About 30 people from the Kootenai Klimbers, the Spokane Mountaineers and the college spent several hours picking up trash, upgrading trails and building a new bulletin board for rock climbers as part of Adopt-a-Crag – a nationwide program started six years ago by the Access Fund, a climbing advocacy group.

A few years ago, heavy use began damaging vegetation around the park’s numerous cliffs, and the city considered shutting out the climbers.

The Kootenai Klimbers formed when Richard LeFrancis and others who enjoyed the crags got together to convince the city to do otherwise. After a year of city meetings, rock climbing has a place in the city’s parks plan and the group agreed to maintain the trails to the rock walls.

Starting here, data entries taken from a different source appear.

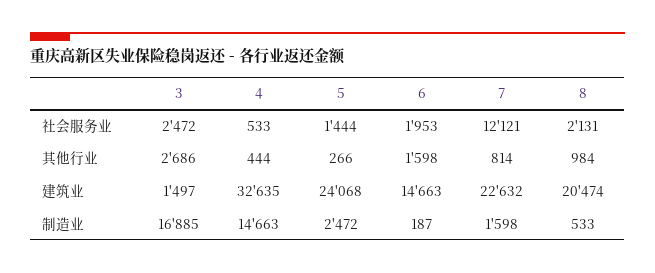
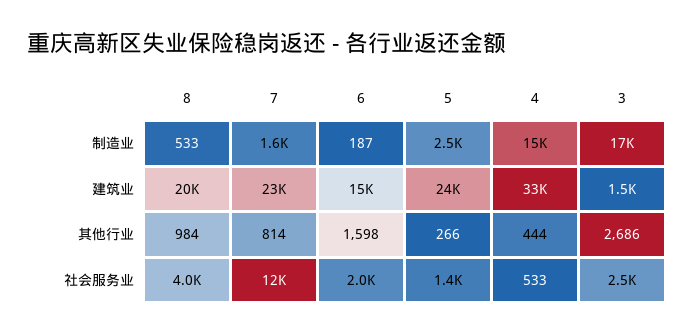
  {
    "3": {
      "社会服务业": 2472,
      "其他行业": 2686,
      "建筑业": 1497,
      "制造业": 16885
    },
    "4": {
      "社会服务业": 533,
      "其他行业": 444,
      "建筑业": 32635,
      "制造业": 14663
    },
    "5": {
      "社会服务业": 1444,
      "其他行业": 266,
      "建筑业": 24068,
      "制造业": 2472
    },
    "6": {
      "社会服务业": 1953,
      "其他行业": 1598,
      "建筑业": 14663,
      "制造业": 187
    },
    "7": {
      "社会服务业": 12121,
      "其他行业": 814,
      "建筑业": 22632,
      "制造业": 1598
    },
    "8": {
-     "社会服务业": 2131,
+     "社会服务业": 4000,
      "其他行业": 984,
      "建筑业": 20474,
      "制造业": 533
    }
  }

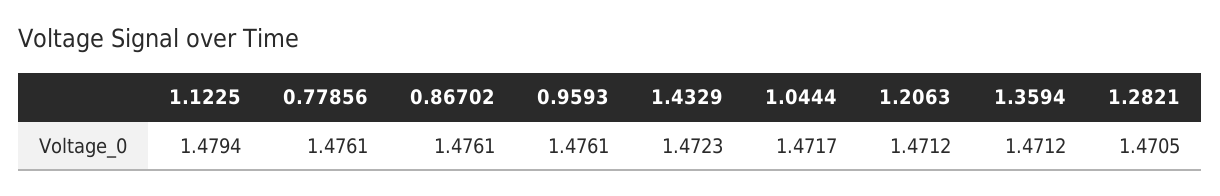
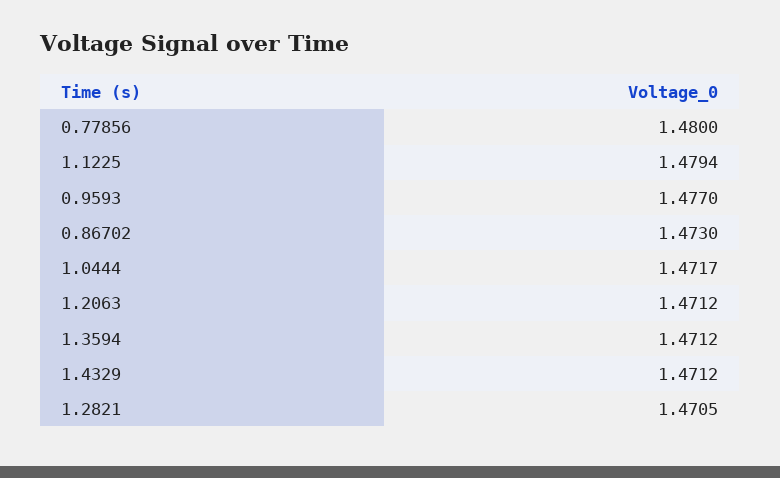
  {
    "1.1225": 1.4794,
-   "0.77856": 1.4761,
+   "0.77856": 1.48,
-   "0.86702": 1.4761,
+   "0.86702": 1.473,
-   "0.9593": 1.4761,
+   "0.9593": 1.477,
-   "1.4329": 1.4723,
+   "1.4329": 1.4712,
    "1.0444": 1.4717,
    "1.2063": 1.4712,
    "1.3594": 1.4712,
    "1.2821": 1.4705
  }

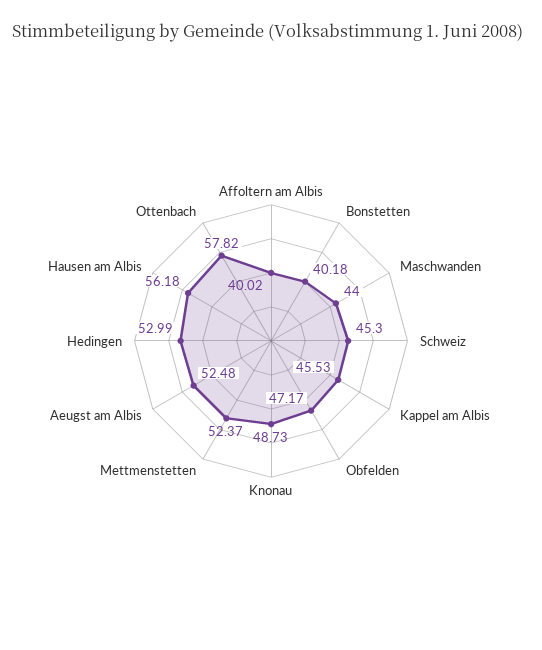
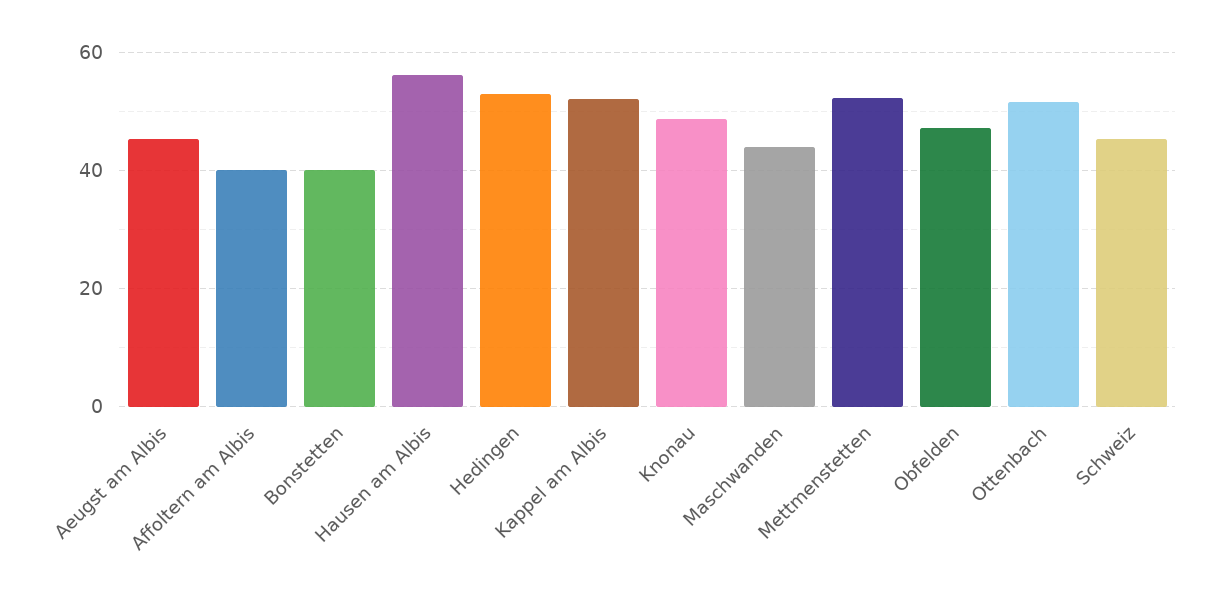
  {
    "Affoltern am Albis": 40.02,
    "Bonstetten": 40.18,
    "Maschwanden": 44,
    "Schweiz": 45.3,
-   "Kappel am Albis": 45.53,
+   "Kappel am Albis": 52,
    "Obfelden": 47.17,
    "Knonau": 48.73,
    "Mettmenstetten": 52.37,
-   "Aeugst am Albis": 52.48,
+   "Aeugst am Albis": 46,
    "Hedingen": 52.99,
    "Hausen am Albis": 56.18,
-   "Ottenbach": 57.82
+   "Ottenbach": 52
  }

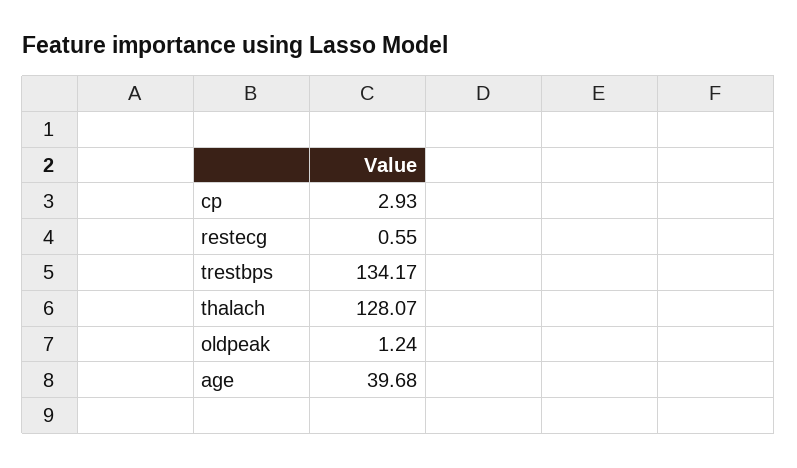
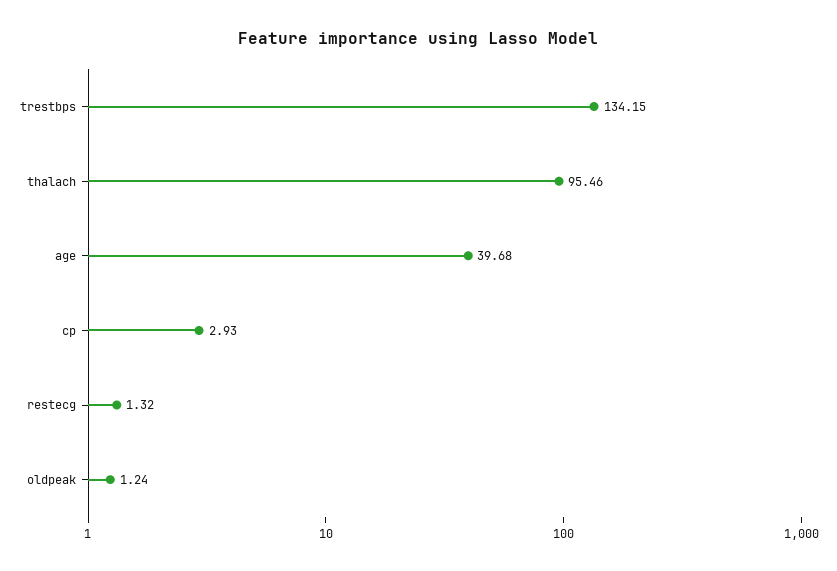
  {
    "cp": 2.93,
-   "restecg": 0.55,
+   "restecg": 1.32,
-   "trestbps": 134.17,
+   "trestbps": 134.15,
-   "thalach": 128.07,
+   "thalach": 95.46,
    "oldpeak": 1.24,
    "age": 39.68
  }

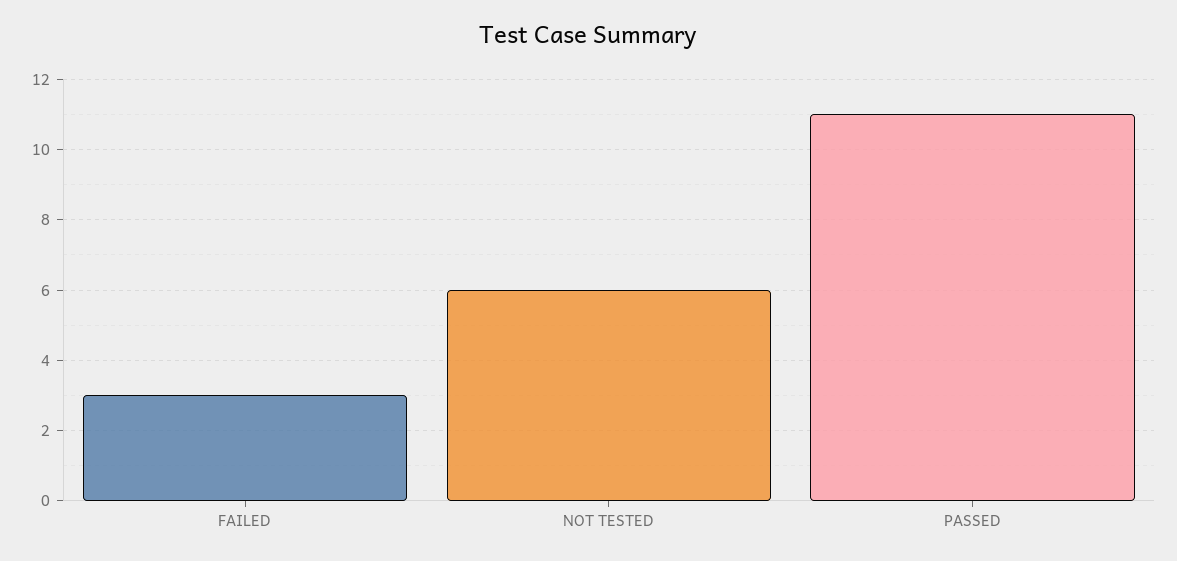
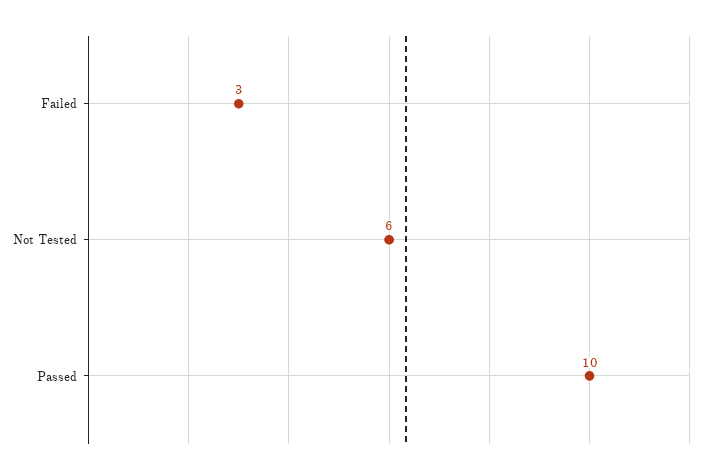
  {
    "FAILED": 3,
    "NOT TESTED": 6,
-   "PASSED": 11
+   "PASSED": 10
  }

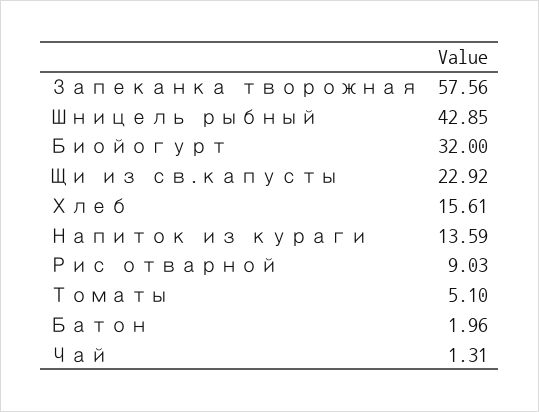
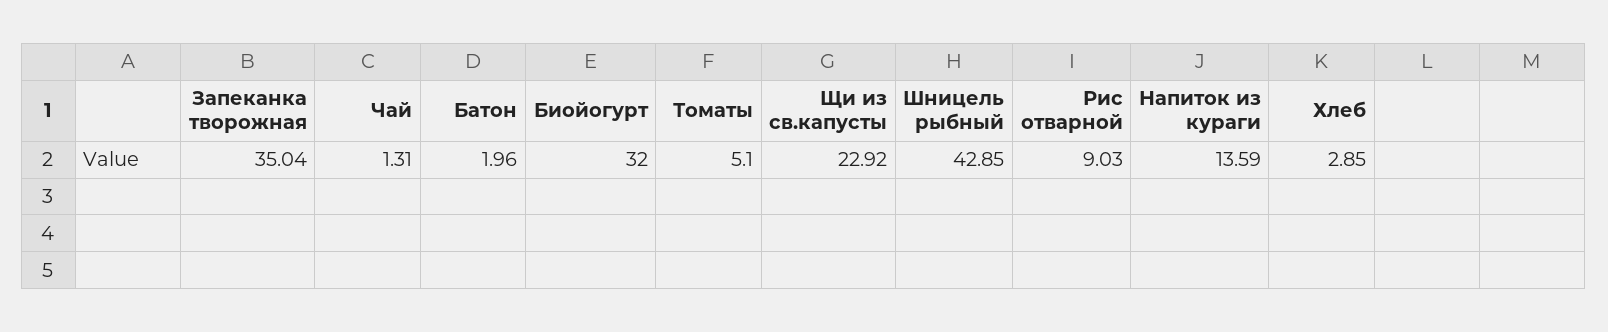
  {
-   "Запеканка творожная": 57.56,
+   "Запеканка творожная": 35.04,
    "Шницель рыбный": 42.85,
    "Биойогурт": 32,
    "Щи из св.капусты": 22.92,
-   "Хлеб": 15.61,
+   "Хлеб": 2.85,
    "Напиток из кураги": 13.59,
    "Рис отварной": 9.03,
    "Томаты": 5.1,
    "Батон": 1.96,
    "Чай": 1.31
  }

“They now realize the economic importance of climbers,” LeFrancis said.

His organization has about 40 members, and about 650 consider themselves Spokane Mountaineers.

“Sport climbing in general has really taken off,” said Mountain Gear’s Joe Lind just before the cleanup.

The sport involves scaling faces where safety ropes are attached to closely spaced bolts drilled into the rock or the top of a cliff.

“Indoor climbing gyms created this glut of climbers that needed to get outside,” he said.

The result was a greater number of people enjoying the sport, but also more makeshift trails to get to the best routes and the inevitable increase in garbage that comes with more people using one place.

“People were just going everywhere,” said Rusty Baillie, who authored a local climbing guidebook.

“The real trouble with this place is that it’s right in the city, and there is a lot of vandalism,” he said after helping a group of people strategically place logs and rocks to divert people from an eroded side trail.

Climbers are more organized now, volunteers said. The Mountaineers conduct a similar cleanup each year at Minnehaha Rocks, and climbers here are eyeing new routes in property that the city has considered acquiring for parks.

Taking care of climbing areas increases the chances that they will be available to climbers in the future, said Robb Shurr of the Access Fund.

Some 1.6 million people climb in the U.S., and Adopt-a-Crag projects were planned in 33 states and British Columbia this year, according to the group’s Web site.

“You’re showing landowners and land managers that climbers really do care about where they climb,” he said.